ネットフリックスで「ギレルモ・デル・トロのピノッキオ」をみました。
10歳の息子を亡くしたゼペットは、悲しみから立ち直れず、木を彫って息子を作ろうとする。 翌朝、ゼペットが目覚めると、命を吹き込まれた人形ピノッキオがいた。 自由に振る舞うピノッキオに初めは手を焼いていたゼペットだったが、二人は次第に心を通わせ合うようになる。(ヤフー映画より引用)
レビュー
ディズニー映画の中でピノキオはそれほど好きな作品ではありませんでしたが、大好きな『シェイプ・オブ・ウォーター』『パンズ・ラビリンス』『ヘルボーイ』のデル・トロ監督なら、絶対見ようと思いました。
昨今のアメリカの賞レースには失望しているものの、先日のゴールデングローブで長編アニメーション映画賞受賞、アカデミー賞もノミネート(受賞確実と思います)ですから、クオリティは高いはず。
監督の名前がタイトルにつくぐらいだから、デルトロの作家性が顕著な作品なのは予想できましたが、はじめは、あれれ、子供向きかな、と。
(こおろぎの声のユアン・マグレガーさんの演技によるところもありますが。)
それなら大人はこの見事な、イタリアの造形美あふれるストップアニメーションを堪能するのだな、と思いながら、ミュージカルでもありますからゆったりした歌声を聴きくうちに、不覚にも寝てしまいました!(夜遅く家でみると、そうなりますね、、。)
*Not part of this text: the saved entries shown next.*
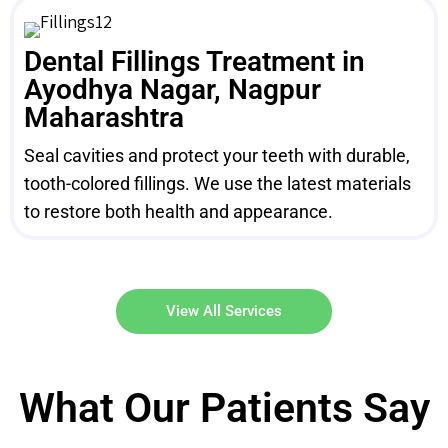
Dental Fillings Treatment in
Ayodhya Nagar, Nagpur
Maharashtra
Seal cavities and protect your teeth with durable,
tooth-colored fillings. We use the latest materials
to restore both health and appearance.
View All Services
What Our Patients Say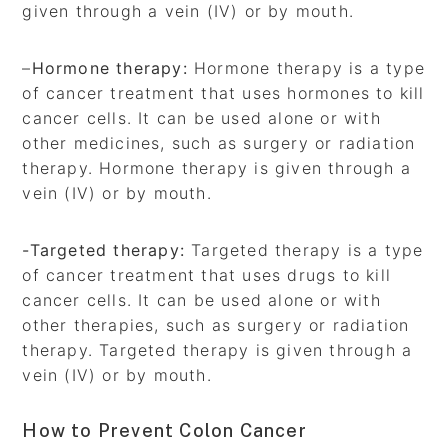
given through a vein (IV) or by mouth.
–
Hormone therapy:
Hormone therapy is a type
of cancer treatment that uses hormones to kill
cancer cells. It can be used alone or with
other medicines, such as surgery or radiation
therapy. Hormone therapy is given through a
vein (IV) or by mouth.
-Targeted therapy:
Targeted therapy is a type
of cancer treatment that uses drugs to kill
cancer cells. It can be used alone or with
other therapies, such as surgery or radiation
therapy. Targeted therapy is given through a
vein (IV) or by mouth.
How to Prevent Colon Cancer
いやいや、あきらめないぞ、と昨日もう一度トライしたら、原作の書かれた1881年ではなく、この映画の背景はムッソリーニが台頭した1930年代ファシズムの時代だとわかり、「パンズラビリンス」のように、あぁここにデルトロさんの描きたかったことがあったのか、と思いました。
それはそのとおりなのですが、真の主題はそこにはなく、この、どうみてもADHDにみえる跳ねっ返りのピノッキオがいろいろひどい目にあって、改心して「良い子」になるのではなく、父親のゼペット爺さんの方が息子のピノッキオから学び、彼を愛し、ありのままの姿をうけいれることを逆に教えられるというお話なのだとわかって、うわっ、と最後は泣きそうになりました。
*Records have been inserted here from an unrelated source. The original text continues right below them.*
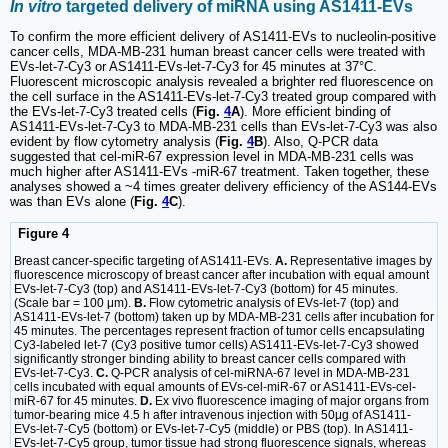
In vitro
targeted delivery of miRNA using AS1411-EVs
To confirm the more efficient delivery of AS1411-EVs to nucleolin-positive
cancer cells, MDA-MB-231 human breast cancer cells were treated with
EVs-let-7-Cy3 or AS1411-EVs-let-7-Cy3 for 45 minutes at 37°C.
Fluorescent microscopic analysis revealed a brighter red fluorescence on
the cell surface in the AS1411-EVs-let-7-Cy3 treated group compared with
the EVs-let-7-Cy3 treated cells (
Fig.
4
A
). More efficient binding of
AS1411-EVs-let-7-Cy3 to MDA-MB-231 cells than EVs-let-7-Cy3 was also
evident by flow cytometry analysis (
Fig.
4
B
). Also, Q-PCR data
suggested that cel-miR-67 expression level in MDA-MB-231 cells was
much higher after AS1411-EVs -miR-67 treatment. Taken together, these
analyses showed a ~4 times greater delivery efficiency of the AS144-EVs
was than EVs alone (
Fig.
4
C
).
Figure 4
Breast cancer-specific targeting of AS1411-EVs.
A.
Representative images by
fluorescence microscopy of breast cancer after incubation with equal amount
EVs-let-7-Cy3 (top) and AS1411-EVs-let-7-Cy3 (bottom) for 45 minutes.
(Scale bar = 100 μm).
B.
Flow cytometric analysis of EVs-let-7 (top) and
AS1411-EVs-let-7 (bottom) taken up by MDA-MB-231 cells after incubation for
45 minutes. The percentages represent fraction of tumor cells encapsulating
Cy3-labeled let-7 (Cy3 positive tumor cells) AS1411-EVs-let-7-Cy3 showed
significantly stronger binding ability to breast cancer cells compared with
EVs-let-7-Cy3.
C.
Q-PCR analysis of cel-miRNA-67 level in MDA-MB-231
cells incubated with equal amounts of EVs-cel-miR-67 or AS1411-EVs-cel-
miR-67 for 45 minutes.
D.
Ex vivo fluorescence imaging of major organs from
tumor-bearing mice 4.5 h after intravenous injection with 50μg of AS1411-
EVs-let-7-Cy5 (bottom) or EVs-let-7-Cy5 (middle) or PBS (top). In AS1411-
EVs-let-7-Cy5 group, tumor tissue had strong fluorescence signals, whereas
過去のディズニー映画は何かと原作本から毒や残酷さをとって、みんなに受け入れられるような良い子のお話に変えてしまうのが常でしたが、これは原作やディズニーのように悪い子が改心して良い子になるのではなく、親の方が息子から学ぶ愛のお話なので、本当にすごいと思いました。
デルトロさんの異形の者たちの造形もやはり素晴らしいし、それをささえたストップモーションアニメーターさんたちにも脱帽です。
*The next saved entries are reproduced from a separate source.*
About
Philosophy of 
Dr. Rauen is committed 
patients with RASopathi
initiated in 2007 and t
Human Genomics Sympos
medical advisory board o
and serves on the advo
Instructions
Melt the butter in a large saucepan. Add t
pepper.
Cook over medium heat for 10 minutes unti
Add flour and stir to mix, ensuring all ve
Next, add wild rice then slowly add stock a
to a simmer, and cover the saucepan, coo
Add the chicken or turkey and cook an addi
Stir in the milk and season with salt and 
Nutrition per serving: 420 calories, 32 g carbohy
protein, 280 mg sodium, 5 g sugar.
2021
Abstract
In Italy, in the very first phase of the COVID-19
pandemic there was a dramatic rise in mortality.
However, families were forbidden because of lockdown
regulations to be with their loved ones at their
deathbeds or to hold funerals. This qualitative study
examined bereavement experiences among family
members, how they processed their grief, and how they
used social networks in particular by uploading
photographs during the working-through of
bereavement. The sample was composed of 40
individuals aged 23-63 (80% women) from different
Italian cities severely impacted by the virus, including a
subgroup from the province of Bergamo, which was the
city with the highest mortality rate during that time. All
そして見終わってから声の出演者を確認してまたびっくり。
ユアン・マクレガー、デヴィッド・ブラッドリー、ティルダ・スウィントン、クリストフ・ヴァルツ、ケイト・ブランシェット、ロン・パールマン、ジョン・タトゥーロ、ティム・ブレイク・ネルソンとなんと豪華。
特にケイト・ブランシェットさんの役なんて、とても意外でびっくり!
子役の男の子たちも本当によかったです。
大人ならぜひ字幕版にして声を楽しんで欲しい♪
ミュージカル・ファンタジー・ストップモーションアニメ映画という珍しいジャンルなので、はじめはどう見ていいのか戸惑いましたが、しっかり最後までみて、デルトロ監督らしいフェアリーテールを味わうといいと思います。